ECW welcomes back guest author Leon Reed.
As early as his inaugural address, Confederate President Jefferson Davis warned the United States, and other shippers of the world, that he intended to authorize privateers, the traditional means of naval warfare engaged in by countries who lacked a strong navy. “In the meantime there will remain to us … the well known resources for retaliation upon the commerce of an enemy,” Davis decreed.
Applications were quick to pour in for letters of marque, licenses issued by a government that gave private ship owners a license to prey on commercial shipping of the hostile power, an action that would be considered piracy without the letter. The first privateer to set out from Charleston Harbor, on June 2, 1861, was one of the most improbable “warships” ever. The Savannah was a converted pilot schooner and mounted a single small cannon. But the Savannah was fast and seaworthy and was capable of handling heavily laden merchant vessels. On its second day out, the Savannah became the first Charleston privateer to capture a prize. However, the second “merchant vessel” it tracked down turned out to be a warship, the USS Perry. The Perry easily captured Savannah and took its crew to New York City, where they were paraded through the streets to the jeers of a large crowd.
It is interesting that the cover refers to the Savannah as a “pirate,” for that is how the Lincoln administration briefly treated them. The crew of the Savannah had one more part to play. In October 1861, they and the prize crew of the Enchantress, a merchant ship that had been seized by the Confederate privateer Jefferson Davis, were put on trial for piracy and threatened with execution. The position of the Lincoln administration was that the Confederate States of America were not a nation and therefore had no right to issue letters of marque.

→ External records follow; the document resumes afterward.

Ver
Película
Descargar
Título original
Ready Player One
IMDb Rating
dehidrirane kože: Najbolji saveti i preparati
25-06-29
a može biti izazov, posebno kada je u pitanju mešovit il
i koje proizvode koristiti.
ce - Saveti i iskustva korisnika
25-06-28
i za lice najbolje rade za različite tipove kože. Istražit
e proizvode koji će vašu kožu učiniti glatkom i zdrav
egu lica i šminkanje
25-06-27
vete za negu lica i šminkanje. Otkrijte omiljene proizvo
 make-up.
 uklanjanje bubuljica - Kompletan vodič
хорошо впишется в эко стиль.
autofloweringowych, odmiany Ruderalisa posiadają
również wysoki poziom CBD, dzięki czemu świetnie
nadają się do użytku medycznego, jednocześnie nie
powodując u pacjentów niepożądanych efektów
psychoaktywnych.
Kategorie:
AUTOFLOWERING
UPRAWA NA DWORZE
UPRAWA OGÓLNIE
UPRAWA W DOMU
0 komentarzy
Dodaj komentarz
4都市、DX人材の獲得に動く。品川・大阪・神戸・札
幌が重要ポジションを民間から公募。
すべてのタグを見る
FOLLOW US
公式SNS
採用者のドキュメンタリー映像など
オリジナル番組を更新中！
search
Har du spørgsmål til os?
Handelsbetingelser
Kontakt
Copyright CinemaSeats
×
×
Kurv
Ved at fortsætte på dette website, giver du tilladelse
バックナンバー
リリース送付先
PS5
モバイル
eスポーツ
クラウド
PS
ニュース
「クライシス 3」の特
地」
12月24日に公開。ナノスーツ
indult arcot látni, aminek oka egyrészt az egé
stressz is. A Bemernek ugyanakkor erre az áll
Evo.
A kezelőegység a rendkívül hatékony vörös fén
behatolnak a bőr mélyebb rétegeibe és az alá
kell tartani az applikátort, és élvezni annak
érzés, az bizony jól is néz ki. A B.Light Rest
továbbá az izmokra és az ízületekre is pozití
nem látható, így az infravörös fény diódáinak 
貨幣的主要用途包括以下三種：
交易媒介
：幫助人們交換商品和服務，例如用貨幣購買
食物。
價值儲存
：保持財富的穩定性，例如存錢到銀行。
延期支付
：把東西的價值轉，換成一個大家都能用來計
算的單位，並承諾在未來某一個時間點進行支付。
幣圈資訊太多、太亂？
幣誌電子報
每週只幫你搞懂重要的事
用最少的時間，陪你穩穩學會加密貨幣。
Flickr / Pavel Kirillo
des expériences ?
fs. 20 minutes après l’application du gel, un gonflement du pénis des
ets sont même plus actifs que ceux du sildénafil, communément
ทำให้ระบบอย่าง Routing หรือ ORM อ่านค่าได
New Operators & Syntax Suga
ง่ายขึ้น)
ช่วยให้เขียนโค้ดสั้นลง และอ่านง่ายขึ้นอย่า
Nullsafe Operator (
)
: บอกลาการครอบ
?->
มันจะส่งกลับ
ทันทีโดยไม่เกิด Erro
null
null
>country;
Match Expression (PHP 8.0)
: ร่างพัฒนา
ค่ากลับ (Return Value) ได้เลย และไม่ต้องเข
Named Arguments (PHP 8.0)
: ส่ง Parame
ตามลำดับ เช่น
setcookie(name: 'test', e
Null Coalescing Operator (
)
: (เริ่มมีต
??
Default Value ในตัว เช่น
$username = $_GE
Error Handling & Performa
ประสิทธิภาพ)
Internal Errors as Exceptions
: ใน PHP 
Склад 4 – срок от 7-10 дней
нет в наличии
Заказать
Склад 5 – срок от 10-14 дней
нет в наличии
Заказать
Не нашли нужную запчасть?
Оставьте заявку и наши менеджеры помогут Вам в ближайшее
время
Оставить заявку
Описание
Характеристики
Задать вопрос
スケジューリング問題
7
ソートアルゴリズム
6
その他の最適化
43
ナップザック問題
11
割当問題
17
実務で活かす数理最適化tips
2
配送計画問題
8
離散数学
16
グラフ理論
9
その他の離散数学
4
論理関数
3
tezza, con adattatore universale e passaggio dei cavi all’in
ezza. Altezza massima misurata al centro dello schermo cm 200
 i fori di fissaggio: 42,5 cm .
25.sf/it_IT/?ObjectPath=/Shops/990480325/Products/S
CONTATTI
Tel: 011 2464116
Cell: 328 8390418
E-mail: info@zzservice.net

In return, the Confederates took fourteen prisoners who had been taken at First Manassas or Ball’s Bluff and threatened to execute them man-for-man in retaliation for any executions of privateers.
Noted prisoners who were under threat of execution included Col. Paul Revere of the 20th Massachusetts, grandson of the Patriot leader; Col. Michael Corcoran, first commander of the 69th New York, later of Irish Brigade fame; and Col. A. M. Wood, commander of the 14th Brooklyn, the “Red Legged Devils.” But after Davis wrote a letter directly to Lincoln, Lincoln instructed the U. S. Navy not to continue the piracy trials. The Union officers eventually were exchanged, and there was no further talk of trying privateers as pirates.
In the end, privateers captured a lot of newspaper coverage but had almost no impact on northern trade. The cruisers commissioned by the Confederate navy, such as the CSS Alabama, captured more prizes and certainly managed to damage the U. S. merchant marines and drive up their insurance rates. But despite the headlines, northern trade was not seriously disrupted by the Confederate privateers or commerce raiders.